From this evidence, coupled with the video footage, a reasonable jury could have inferred that Fergerson’s tolerance for alcohol minimized any impairment from his BAC level and thus concluded that his intoxication was not a proximate cause of his injuries. [Footnote omitted.] Thus, because the video footage and other evidence allow for multiple, reasonable inferences about Fergerson’s conduct and the cause of his fall, we cannot conclude that IndyGo established he was contributorily negligent as a matter of law.
We likewise cannot conclude that the evidence leads to a sole inference that Fergerson’s conduct constituted negligence per se under Indiana Code sections 9-21-17-5 or 7.1-5-1-6. Section 9-21-17-5 prohibits pedestrians from “suddenly leav[ing] a curb or other place of safety” and walking or running into the path of a vehicle “that is so close as to constitute an immediate hazard.” I.C. § 9-21-17-5. The video footage permits a reasonable inference that Fergerson did not suddenly leave the curb by walking or running into the path of the bus.

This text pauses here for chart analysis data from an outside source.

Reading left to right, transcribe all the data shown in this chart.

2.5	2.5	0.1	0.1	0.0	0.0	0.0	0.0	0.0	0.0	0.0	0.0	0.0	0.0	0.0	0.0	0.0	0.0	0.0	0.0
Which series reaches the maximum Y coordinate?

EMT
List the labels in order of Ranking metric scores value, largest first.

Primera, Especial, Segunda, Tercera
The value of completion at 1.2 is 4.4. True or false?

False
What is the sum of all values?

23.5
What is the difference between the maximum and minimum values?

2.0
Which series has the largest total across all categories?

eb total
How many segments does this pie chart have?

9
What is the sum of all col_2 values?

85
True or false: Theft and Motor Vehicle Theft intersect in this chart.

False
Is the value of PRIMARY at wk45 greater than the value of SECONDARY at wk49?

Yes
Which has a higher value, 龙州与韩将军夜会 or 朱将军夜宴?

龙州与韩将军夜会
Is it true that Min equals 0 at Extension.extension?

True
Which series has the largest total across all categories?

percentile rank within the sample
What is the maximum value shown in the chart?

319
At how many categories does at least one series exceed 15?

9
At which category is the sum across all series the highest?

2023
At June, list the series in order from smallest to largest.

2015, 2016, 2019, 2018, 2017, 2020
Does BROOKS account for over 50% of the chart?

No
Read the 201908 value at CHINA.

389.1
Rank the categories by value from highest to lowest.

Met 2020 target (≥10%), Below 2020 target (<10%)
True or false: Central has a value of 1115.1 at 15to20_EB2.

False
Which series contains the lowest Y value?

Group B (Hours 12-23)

Section 7.1-5-1-6, on the other hand, prohibits a person from being intoxicated when using public transportation and requires that the person’s intoxication endangered their own life…
To be sure, this is a close case. But our role is not to stand in the place of the factfinder. Instead, we are confined to determining whether, considering the evidence in the light most favorable to the Estate, the only reasonable inference is that Fergerson was contributorily negligent. On this record, we cannot reach that conclusion. Six jurors, who were the most attentive and asked the most questions either party’s attorney had ever seen, did not find that Fergerson was contributorily negligent. And that jury was properly instructed on contributory negligence and the two statutes on which IndyGo relied, which we presume the jury followed. Weisheit v. State, 26 N.E.3d 3, 20 (Ind. 2015). Additionally, both the trial court and a judge of our Court of Appeals found that IndyGo did not establish Fergerson was contributorily negligent as a matter of law. Because the evidence presented to the jury does not support a sole inference to the contrary, we cannot find these conclusions unreasonable.
Conclusion
For the reasons provided above, we affirm the trial court’s denial of IndyGo’s motion to correct error.
Goff and Molter, JJ., concur.
Slaughter, J., dissents with separate opinion in which Massa, J., joins.
Slaughter, J., dissenting.
I respectfully dissent. I would either deny transfer, letting the court of appeals’ opinion stand, or reverse the trial court’s judgment and remand with instructions to enter judgment for IndyGo.